Harry saß noch immer in sein Buch vergraben, als Lucius zu ihm hinaus in den Morgen trat. „Guten Morgen, Harry.“, sagte Lucius mit dieser Seidenstimme, die für seine Liebsten vorbehalten war und eben für Harry. Der Junge legte das Buch aus der Hand. Strahlend dreht er sich zu dem Mann um, der der einzige Vater war, den er kannte. „Guten Morgen.“, grüßte er zurück. „Du bist wieder fleißig heute Morgen. Vielleicht legst Du das Buch noch ein bisschen zur Seite.

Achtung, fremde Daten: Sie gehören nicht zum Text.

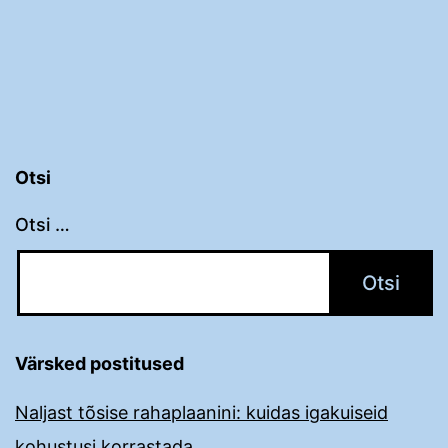
Otsi
Otsi …
Värsked postitused
Naljast tõsise rahaplaanini: kuidas igakuiseid
kohustusi korrastada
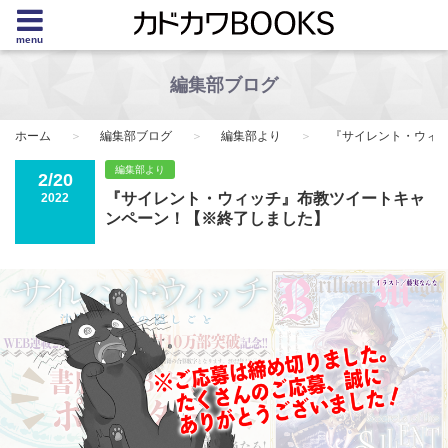
menu
編集部ブログ
ホーム
編集部ブログ
編集部より
『サイレント・ウィ
編集部より
2/20
『サイレント・ウィッチ』布教ツイートキャ
2022
ンペーン！【※終了しました】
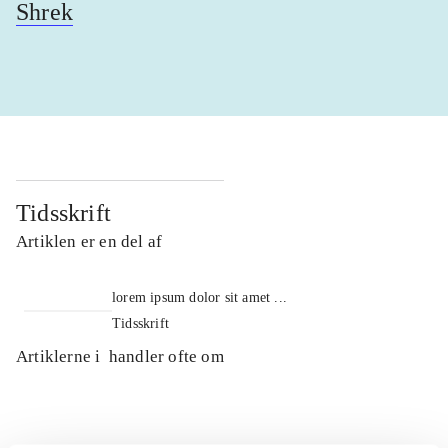
Shrek
Tidsskrift
Artiklen er en del af
lorem ipsum dolor sit amet ...
Tidsskrift
Artiklerne i
handler ofte om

Draco habe ich schon im Bad gehört. Was hältst Du davon, Dich auch rasch fertig zu machen. Dann machen wir drei Malfoys einen kleinen Spaziergang vor dem Frühstück. Hier gibt es etwas Spannendes zu entdecken. Allerdings müssen wir sehr leise sein und uns ein bisschen beeilen.“ Für Entdeckungen konnte sich Harry schon immer begeistern. „Okay, Dad.“
In Nullkommanichts huschte er durchs Bad, schlüpfte in seine wetterfeste Outdoorkleidung, schnappte sich den noch nicht völlig agilen Draco und erschien mit selbigen wieder auf der Terrasse. Lucius hinterließ bei Scone eine Nachricht für die beiden anderen Erwachsenen. Mit deutlicher Macht legte er einen Lautlosigkeitszauber über sie drei. Zielstrebig glitt er mit den Kindern über einen selten genutzten Pfad tief in den Wald, der das Grundstück umgab.

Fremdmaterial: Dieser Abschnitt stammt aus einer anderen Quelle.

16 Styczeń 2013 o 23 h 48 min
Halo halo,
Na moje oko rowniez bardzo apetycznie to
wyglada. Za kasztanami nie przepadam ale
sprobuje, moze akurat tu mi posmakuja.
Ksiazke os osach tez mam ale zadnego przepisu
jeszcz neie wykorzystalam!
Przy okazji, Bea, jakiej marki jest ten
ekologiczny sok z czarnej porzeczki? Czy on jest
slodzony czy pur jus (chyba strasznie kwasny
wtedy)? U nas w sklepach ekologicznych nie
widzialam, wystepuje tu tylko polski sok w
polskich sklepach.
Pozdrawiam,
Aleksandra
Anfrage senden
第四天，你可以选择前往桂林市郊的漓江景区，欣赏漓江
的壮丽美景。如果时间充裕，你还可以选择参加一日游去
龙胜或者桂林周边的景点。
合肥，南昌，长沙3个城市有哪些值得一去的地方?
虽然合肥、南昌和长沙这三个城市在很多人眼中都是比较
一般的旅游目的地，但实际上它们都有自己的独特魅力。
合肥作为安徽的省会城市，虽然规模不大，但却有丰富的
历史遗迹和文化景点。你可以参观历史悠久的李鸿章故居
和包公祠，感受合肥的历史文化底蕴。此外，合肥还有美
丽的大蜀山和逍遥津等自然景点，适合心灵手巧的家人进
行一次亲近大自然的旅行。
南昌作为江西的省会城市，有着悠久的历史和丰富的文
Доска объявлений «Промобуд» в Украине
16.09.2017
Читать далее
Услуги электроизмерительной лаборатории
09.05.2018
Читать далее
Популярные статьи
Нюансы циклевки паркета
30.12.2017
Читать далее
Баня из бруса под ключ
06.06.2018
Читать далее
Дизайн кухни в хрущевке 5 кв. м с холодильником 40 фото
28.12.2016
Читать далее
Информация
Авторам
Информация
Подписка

Die Atmosphäre knisterte geradezu vor Magie. Die Kühle des Oktobers schien nicht bis zu der Lichtung vorgedrungen zu sein, die sie nach einiger Zeit erreichten. Im Gegenteil hier blühten zarte Anemonen, Märzenbecher und andere Frühlingsblumen wie Krokusse. Schon allein dies erstaunte die Jungs mitten Oktober sehr deutlich. Dieser Ort hatte sich über die Jahrhunderte mit reiner Magie aufgeladen. Draco, der hatte gerade zu murren beginnen wollen, sah fasziniert auf seinen Zauberstab, der von sich aus zu leuchten begann. Sein Stab fühlte sich warm an. Die Magie floss durch den Zauberstab in den jungen Zauberer, schenkte ihm Kraft und Mut. Lucius lächelte, denn genau das hatte er erwartet. Geduldig wartete er mit den beiden Knaben. Die Stunde war perfekt und der Tag gut gewählt. Sie brauchten nur etwas Geduld und dann kamen sie tatsächlich. Sie lösten sich aus den Nebeln, erfüllten diese Lichtung mit märchenhaftem Zauber und ihrem Segen.